• _WHAT IS BEING ASKED_:
Copy out the entries below precisely; nothing is to be omitted.

Stored data entries:
⟨

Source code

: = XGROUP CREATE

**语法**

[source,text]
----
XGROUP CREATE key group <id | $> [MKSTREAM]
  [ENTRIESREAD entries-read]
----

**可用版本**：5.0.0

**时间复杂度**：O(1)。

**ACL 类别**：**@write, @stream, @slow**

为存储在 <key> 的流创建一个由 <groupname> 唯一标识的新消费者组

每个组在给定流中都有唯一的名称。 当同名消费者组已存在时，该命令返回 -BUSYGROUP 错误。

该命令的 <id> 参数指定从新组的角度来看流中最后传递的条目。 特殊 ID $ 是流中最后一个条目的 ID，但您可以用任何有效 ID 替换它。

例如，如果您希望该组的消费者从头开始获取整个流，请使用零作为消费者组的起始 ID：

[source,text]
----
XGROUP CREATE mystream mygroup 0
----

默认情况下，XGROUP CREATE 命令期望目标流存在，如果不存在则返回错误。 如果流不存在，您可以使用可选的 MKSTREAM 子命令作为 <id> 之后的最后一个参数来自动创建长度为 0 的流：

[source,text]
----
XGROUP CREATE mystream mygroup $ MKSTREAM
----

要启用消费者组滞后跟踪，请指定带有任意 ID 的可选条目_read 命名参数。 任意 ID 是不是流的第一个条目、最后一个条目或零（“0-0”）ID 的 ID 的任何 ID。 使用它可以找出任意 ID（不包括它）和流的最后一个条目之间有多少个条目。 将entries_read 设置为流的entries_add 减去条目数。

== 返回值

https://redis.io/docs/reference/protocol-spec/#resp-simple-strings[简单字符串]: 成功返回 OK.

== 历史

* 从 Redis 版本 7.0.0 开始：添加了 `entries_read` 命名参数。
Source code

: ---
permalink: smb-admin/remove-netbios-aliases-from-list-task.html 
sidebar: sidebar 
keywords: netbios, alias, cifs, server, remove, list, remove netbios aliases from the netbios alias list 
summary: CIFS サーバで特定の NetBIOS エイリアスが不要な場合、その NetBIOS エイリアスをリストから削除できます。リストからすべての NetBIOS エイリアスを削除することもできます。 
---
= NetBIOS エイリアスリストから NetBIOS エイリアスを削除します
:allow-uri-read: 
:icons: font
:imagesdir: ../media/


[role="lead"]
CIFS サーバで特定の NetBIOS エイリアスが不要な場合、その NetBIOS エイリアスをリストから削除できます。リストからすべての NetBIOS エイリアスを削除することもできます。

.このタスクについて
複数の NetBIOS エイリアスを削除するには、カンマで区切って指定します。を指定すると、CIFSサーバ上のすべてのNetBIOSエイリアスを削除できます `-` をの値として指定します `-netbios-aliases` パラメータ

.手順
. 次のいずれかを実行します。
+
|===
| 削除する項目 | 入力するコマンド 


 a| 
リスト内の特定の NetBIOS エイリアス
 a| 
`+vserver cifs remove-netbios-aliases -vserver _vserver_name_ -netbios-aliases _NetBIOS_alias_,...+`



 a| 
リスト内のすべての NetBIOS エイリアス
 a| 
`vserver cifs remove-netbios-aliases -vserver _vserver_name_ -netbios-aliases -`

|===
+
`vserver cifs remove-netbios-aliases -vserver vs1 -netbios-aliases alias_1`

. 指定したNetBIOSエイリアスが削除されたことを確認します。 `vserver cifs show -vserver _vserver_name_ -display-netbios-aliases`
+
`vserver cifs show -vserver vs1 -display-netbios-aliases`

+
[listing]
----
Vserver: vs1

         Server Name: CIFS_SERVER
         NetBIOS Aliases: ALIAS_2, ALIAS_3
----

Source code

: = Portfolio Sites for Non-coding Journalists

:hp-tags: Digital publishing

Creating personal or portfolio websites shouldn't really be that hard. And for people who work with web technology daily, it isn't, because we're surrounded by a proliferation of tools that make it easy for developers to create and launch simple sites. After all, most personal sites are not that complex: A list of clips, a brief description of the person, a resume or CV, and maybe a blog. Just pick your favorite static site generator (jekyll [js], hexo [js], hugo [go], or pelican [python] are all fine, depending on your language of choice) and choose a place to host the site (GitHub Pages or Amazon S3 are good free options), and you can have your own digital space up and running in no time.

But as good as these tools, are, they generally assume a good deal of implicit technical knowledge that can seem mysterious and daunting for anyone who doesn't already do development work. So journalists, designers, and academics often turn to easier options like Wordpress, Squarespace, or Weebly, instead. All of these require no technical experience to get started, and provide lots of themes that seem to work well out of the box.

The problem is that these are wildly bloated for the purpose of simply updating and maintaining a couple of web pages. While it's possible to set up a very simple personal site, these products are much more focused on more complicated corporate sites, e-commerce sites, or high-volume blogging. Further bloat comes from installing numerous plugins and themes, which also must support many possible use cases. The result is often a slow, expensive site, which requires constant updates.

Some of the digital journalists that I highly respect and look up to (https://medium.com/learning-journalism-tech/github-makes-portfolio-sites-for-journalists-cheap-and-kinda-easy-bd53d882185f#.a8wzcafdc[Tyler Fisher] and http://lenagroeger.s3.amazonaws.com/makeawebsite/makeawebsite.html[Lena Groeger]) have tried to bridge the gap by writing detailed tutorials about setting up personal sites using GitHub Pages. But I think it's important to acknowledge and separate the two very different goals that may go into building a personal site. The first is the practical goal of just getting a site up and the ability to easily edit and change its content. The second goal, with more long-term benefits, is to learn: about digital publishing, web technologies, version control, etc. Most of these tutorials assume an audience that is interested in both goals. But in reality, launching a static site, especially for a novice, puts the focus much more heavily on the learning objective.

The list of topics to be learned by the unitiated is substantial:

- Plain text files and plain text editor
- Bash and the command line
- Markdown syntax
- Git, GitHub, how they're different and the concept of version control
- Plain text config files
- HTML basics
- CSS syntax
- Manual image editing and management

⟩

• _EXERCISE ANSWER_:
Source code

: = XGROUP CREATE

**语法**

[source,text]
----
XGROUP CREATE key group <id | $> [MKSTREAM]
  [ENTRIESREAD entries-read]
----

**可用版本**：5.0.0

**时间复杂度**：O(1)。

**ACL 类别**：**@write, @stream, @slow**

为存储在 <key> 的流创建一个由 <groupname> 唯一标识的新消费者组

每个组在给定流中都有唯一的名称。 当同名消费者组已存在时，该命令返回 -BUSYGROUP 错误。

该命令的 <id> 参数指定从新组的角度来看流中最后传递的条目。 特殊 ID $ 是流中最后一个条目的 ID，但您可以用任何有效 ID 替换它。

例如，如果您希望该组的消费者从头开始获取整个流，请使用零作为消费者组的起始 ID：

[source,text]
----
XGROUP CREATE mystream mygroup 0
----

默认情况下，XGROUP CREATE 命令期望目标流存在，如果不存在则返回错误。 如果流不存在，您可以使用可选的 MKSTREAM 子命令作为 <id> 之后的最后一个参数来自动创建长度为 0 的流：

[source,text]
----
XGROUP CREATE mystream mygroup $ MKSTREAM
----

要启用消费者组滞后跟踪，请指定带有任意 ID 的可选条目_read 命名参数。 任意 ID 是不是流的第一个条目、最后一个条目或零（“0-0”）ID 的 ID 的任何 ID。 使用它可以找出任意 ID（不包括它）和流的最后一个条目之间有多少个条目。 将entries_read 设置为流的entries_add 减去条目数。

== 返回值

https://redis.io/docs/reference/protocol-spec/#resp-simple-strings[简单字符串]: 成功返回 OK.

== 历史

* 从 Redis 版本 7.0.0 开始：添加了 `entries_read` 命名参数。
Source code

: ---
permalink: smb-admin/remove-netbios-aliases-from-list-task.html 
sidebar: sidebar 
keywords: netbios, alias, cifs, server, remove, list, remove netbios aliases from the netbios alias list 
summary: CIFS サーバで特定の NetBIOS エイリアスが不要な場合、その NetBIOS エイリアスをリストから削除できます。リストからすべての NetBIOS エイリアスを削除することもできます。 
---
= NetBIOS エイリアスリストから NetBIOS エイリアスを削除します
:allow-uri-read: 
:icons: font
:imagesdir: ../media/


[role="lead"]
CIFS サーバで特定の NetBIOS エイリアスが不要な場合、その NetBIOS エイリアスをリストから削除できます。リストからすべての NetBIOS エイリアスを削除することもできます。

.このタスクについて
複数の NetBIOS エイリアスを削除するには、カンマで区切って指定します。を指定すると、CIFSサーバ上のすべてのNetBIOSエイリアスを削除できます `-` をの値として指定します `-netbios-aliases` パラメータ

.手順
. 次のいずれかを実行します。
+
|===
| 削除する項目 | 入力するコマンド 


 a| 
リスト内の特定の NetBIOS エイリアス
 a| 
`+vserver cifs remove-netbios-aliases -vserver _vserver_name_ -netbios-aliases _NetBIOS_alias_,...+`



 a| 
リスト内のすべての NetBIOS エイリアス
 a| 
`vserver cifs remove-netbios-aliases -vserver _vserver_name_ -netbios-aliases -`

|===
+
`vserver cifs remove-netbios-aliases -vserver vs1 -netbios-aliases alias_1`

. 指定したNetBIOSエイリアスが削除されたことを確認します。 `vserver cifs show -vserver _vserver_name_ -display-netbios-aliases`
+
`vserver cifs show -vserver vs1 -display-netbios-aliases`

+
[listing]
----
Vserver: vs1

         Server Name: CIFS_SERVER
         NetBIOS Aliases: ALIAS_2, ALIAS_3
----

Source code

: = Portfolio Sites for Non-coding Journalists

:hp-tags: Digital publishing

Creating personal or portfolio websites shouldn't really be that hard. And for people who work with web technology daily, it isn't, because we're surrounded by a proliferation of tools that make it easy for developers to create and launch simple sites. After all, most personal sites are not that complex: A list of clips, a brief description of the person, a resume or CV, and maybe a blog. Just pick your favorite static site generator (jekyll [js], hexo [js], hugo [go], or pelican [python] are all fine, depending on your language of choice) and choose a place to host the site (GitHub Pages or Amazon S3 are good free options), and you can have your own digital space up and running in no time.

But as good as these tools, are, they generally assume a good deal of implicit technical knowledge that can seem mysterious and daunting for anyone who doesn't already do development work. So journalists, designers, and academics often turn to easier options like Wordpress, Squarespace, or Weebly, instead. All of these require no technical experience to get started, and provide lots of themes that seem to work well out of the box.

The problem is that these are wildly bloated for the purpose of simply updating and maintaining a couple of web pages. While it's possible to set up a very simple personal site, these products are much more focused on more complicated corporate sites, e-commerce sites, or high-volume blogging. Further bloat comes from installing numerous plugins and themes, which also must support many possible use cases. The result is often a slow, expensive site, which requires constant updates.

Some of the digital journalists that I highly respect and look up to (https://medium.com/learning-journalism-tech/github-makes-portfolio-sites-for-journalists-cheap-and-kinda-easy-bd53d882185f#.a8wzcafdc[Tyler Fisher] and http://lenagroeger.s3.amazonaws.com/makeawebsite/makeawebsite.html[Lena Groeger]) have tried to bridge the gap by writing detailed tutorials about setting up personal sites using GitHub Pages. But I think it's important to acknowledge and separate the two very different goals that may go into building a personal site. The first is the practical goal of just getting a site up and the ability to easily edit and change its content. The second goal, with more long-term benefits, is to learn: about digital publishing, web technologies, version control, etc. Most of these tutorials assume an audience that is interested in both goals. But in reality, launching a static site, especially for a novice, puts the focus much more heavily on the learning objective.

The list of topics to be learned by the unitiated is substantial:

- Plain text files and plain text editor
- Bash and the command line
- Markdown syntax
- Git, GitHub, how they're different and the concept of version control
- Plain text config files
- HTML basics
- CSS syntax
- Manual image editing and management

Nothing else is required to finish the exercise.